Larry Rosenstock (cofounder of High Tech High): “Have fewer blocks of longer time to get more meaningful work done…There’s no restriction that says you can only do science for this many minutes and you can only do math for that many minutes. The more small chunks you break [time] into, the more time is basically wasted.…When kids get in trouble, it’s when they’re passing all the time and not making good use for their time. [At High Tech High], there’s just a few blocks, and it’s very, very simple.”

4. Value the student experience.

Rob: “I would posit that a lot of mental health problems that develop in a child’s school experience are directly tied to the quality of the learning environment and to the things that kids are being asked to do and the things that are being imposed upon them. And so if we have an environment where students are engaged in authentic work, collaborating, pursuing their passions, that in my view is a healthy learning environment, and it mitigates the kinds of mental health problems that can…come out of the stresses of being together, of being subject to tests and all of this stuff.”

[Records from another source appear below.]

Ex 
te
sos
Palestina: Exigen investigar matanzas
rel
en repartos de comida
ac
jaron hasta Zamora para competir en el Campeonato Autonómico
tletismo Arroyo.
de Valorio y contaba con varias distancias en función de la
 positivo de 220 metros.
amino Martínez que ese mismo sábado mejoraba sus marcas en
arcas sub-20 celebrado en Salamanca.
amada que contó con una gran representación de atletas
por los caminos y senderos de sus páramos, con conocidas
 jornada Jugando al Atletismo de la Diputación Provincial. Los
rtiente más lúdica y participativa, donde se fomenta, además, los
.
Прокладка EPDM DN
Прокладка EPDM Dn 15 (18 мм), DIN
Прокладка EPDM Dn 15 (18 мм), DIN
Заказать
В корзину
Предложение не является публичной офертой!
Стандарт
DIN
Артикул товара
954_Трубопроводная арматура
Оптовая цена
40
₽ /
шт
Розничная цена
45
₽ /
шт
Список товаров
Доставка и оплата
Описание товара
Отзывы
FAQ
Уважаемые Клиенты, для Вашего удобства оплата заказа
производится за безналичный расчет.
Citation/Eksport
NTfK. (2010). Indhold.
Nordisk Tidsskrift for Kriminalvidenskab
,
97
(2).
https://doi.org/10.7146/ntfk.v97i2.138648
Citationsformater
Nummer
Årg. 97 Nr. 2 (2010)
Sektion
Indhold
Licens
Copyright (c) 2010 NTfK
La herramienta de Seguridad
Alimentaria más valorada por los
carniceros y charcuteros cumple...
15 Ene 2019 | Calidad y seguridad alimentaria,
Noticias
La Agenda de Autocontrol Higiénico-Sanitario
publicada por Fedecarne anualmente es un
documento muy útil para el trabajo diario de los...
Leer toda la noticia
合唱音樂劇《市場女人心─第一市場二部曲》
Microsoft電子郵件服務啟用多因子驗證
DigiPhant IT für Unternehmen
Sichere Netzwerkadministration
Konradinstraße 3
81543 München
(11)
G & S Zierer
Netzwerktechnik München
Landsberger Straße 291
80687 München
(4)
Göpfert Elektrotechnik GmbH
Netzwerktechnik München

5. Showcase student work to the community.

Larry: “Open up your school to the community in a school-wide exhibition…and [have] a purposeful reason for them to attend exhibitions of student work.…When the school is filled with people coming in to look at work, it has a profound effect on students.”

(Visit shareyourlearning.org to see this in practice!)

6. Listen to parents.

Marianne: “Some of the best work I’ve done has happened because parents did not stop knocking on my door. They didn't give up on their own kids. They didn't walk away from the school and say never mind, this isn’t going to work. They kept coming back, and we needed to hear them, and that’s how a lot of the really good things that I’ve seen happen have happened, because I’ve had to sit there and say you’re right, we can do better.”